===== PROVIDED ENTRIES
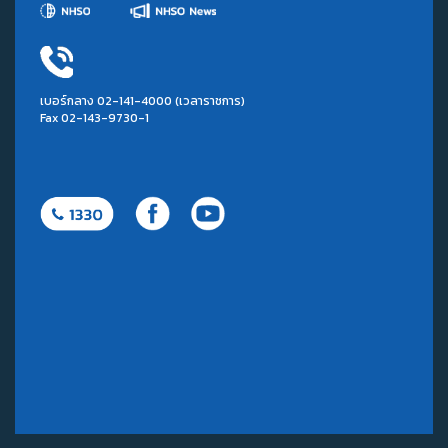
เบอร์กลาง 02-141-4000 (เวลาราชการ)
Fax 02-143-9730-1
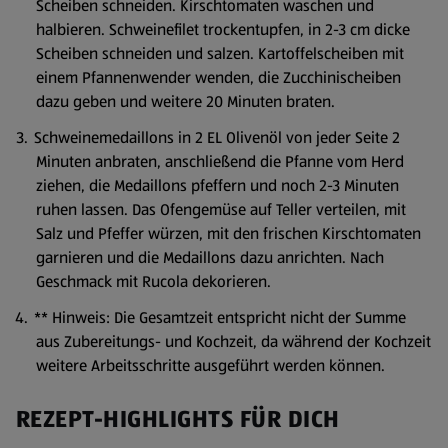
Scheiben schneiden. Kirschtomaten waschen und
halbieren. Schweinefilet trockentupfen, in 2-3 cm dicke
Scheiben schneiden und salzen. Kartoffelscheiben mit
einem Pfannenwender wenden, die Zucchinischeiben
dazu geben und weitere 20 Minuten braten.
Schweinemedaillons in 2 EL Olivenöl von jeder Seite 2
Minuten anbraten, anschließend die Pfanne vom Herd
ziehen, die Medaillons pfeffern und noch 2-3 Minuten
ruhen lassen. Das Ofengemüse auf Teller verteilen, mit
Salz und Pfeffer würzen, mit den frischen Kirschtomaten
garnieren und die Medaillons dazu anrichten. Nach
Geschmack mit Rucola dekorieren.
** Hinweis: Die Gesamtzeit entspricht nicht der Summe
aus Zubereitungs- und Kochzeit, da während der Kochzeit
weitere Arbeitsschritte ausgeführt werden können.
REZEPT-HIGHLIGHTS FÜR DICH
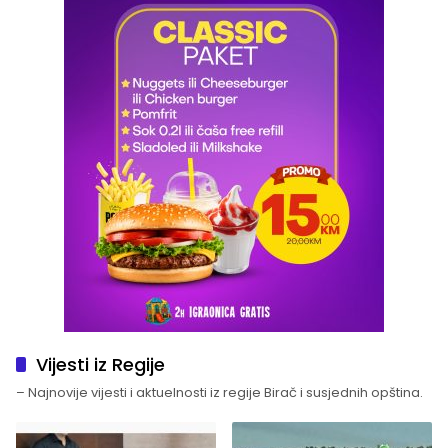
Vijesti iz Regije
– Najnovije vijesti i aktuelnosti iz regije Birač i susjednih opština.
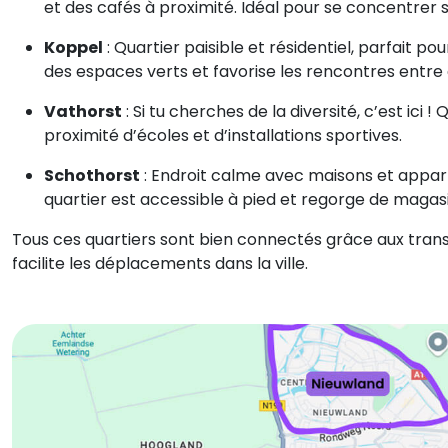
et des cafés à proximité. Idéal pour se concentrer s
Koppel
: Quartier paisible et résidentiel, parfait pou
des espaces verts et favorise les rencontres entre 
Vathorst
: Si tu cherches de la diversité, c’est ic
proximité d’écoles et d’installations sportives.
Schothorst
: Endroit calme avec maisons et appart
quartier est accessible à pied et regorge de magasi
Tous ces quartiers sont bien connectés grâce aux tran
facilite les déplacements dans la ville.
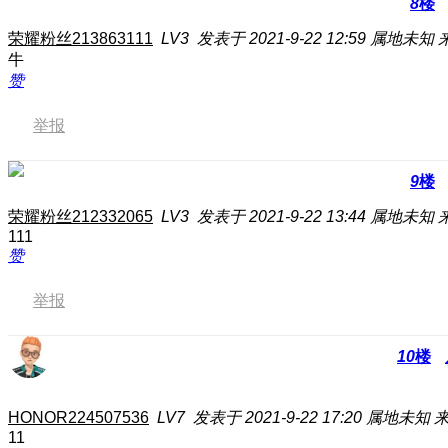
8
楼
荣耀粉丝213863111
LV3
发表于 2021-9-22 12:59
属地未知
牛
赞
举报
9
楼
荣耀粉丝212332065
LV3
发表于 2021-9-22 13:44
属地未知
111
赞
举报
10
楼
HONOR224507536
LV7
发表于 2021-9-22 17:20
属地未知
11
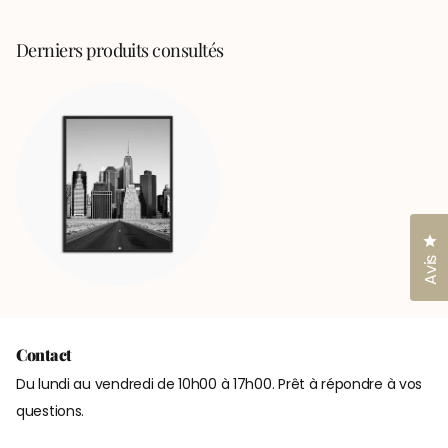
fenêtre)
Derniers produits consultés
Cl
Avis
Contact
Du lundi au vendredi de 10h00 à 17h00. Prêt à répondre à vos
questions.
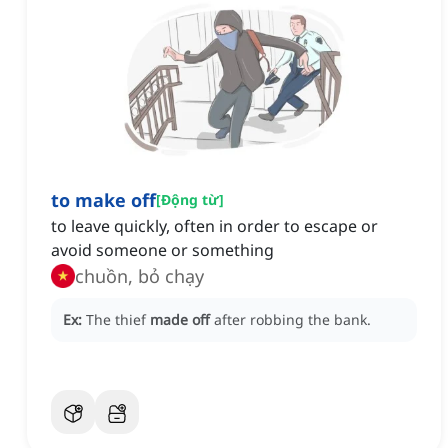
to make off
[
Động từ
]
to leave quickly, often in order to escape or
avoid someone or something
chuồn, bỏ chạy
Ex:
The thief
made off
after robbing the bank.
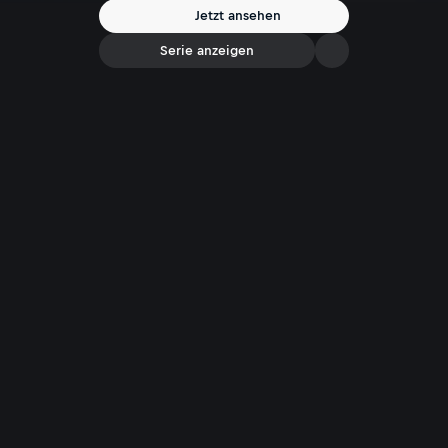
Jetzt ansehen
Serie anzeigen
==========
> _ABOUT THIS TASK_: Quote the items from their beginning through the line containing "Fax 02-143-9730-1", both ends included, and leave the pictures out of your answer.

> _SOLUTION TO THIS TASK_:
เบอร์กลาง 02-141-4000 (เวลาราชการ)
Fax 02-143-9730-1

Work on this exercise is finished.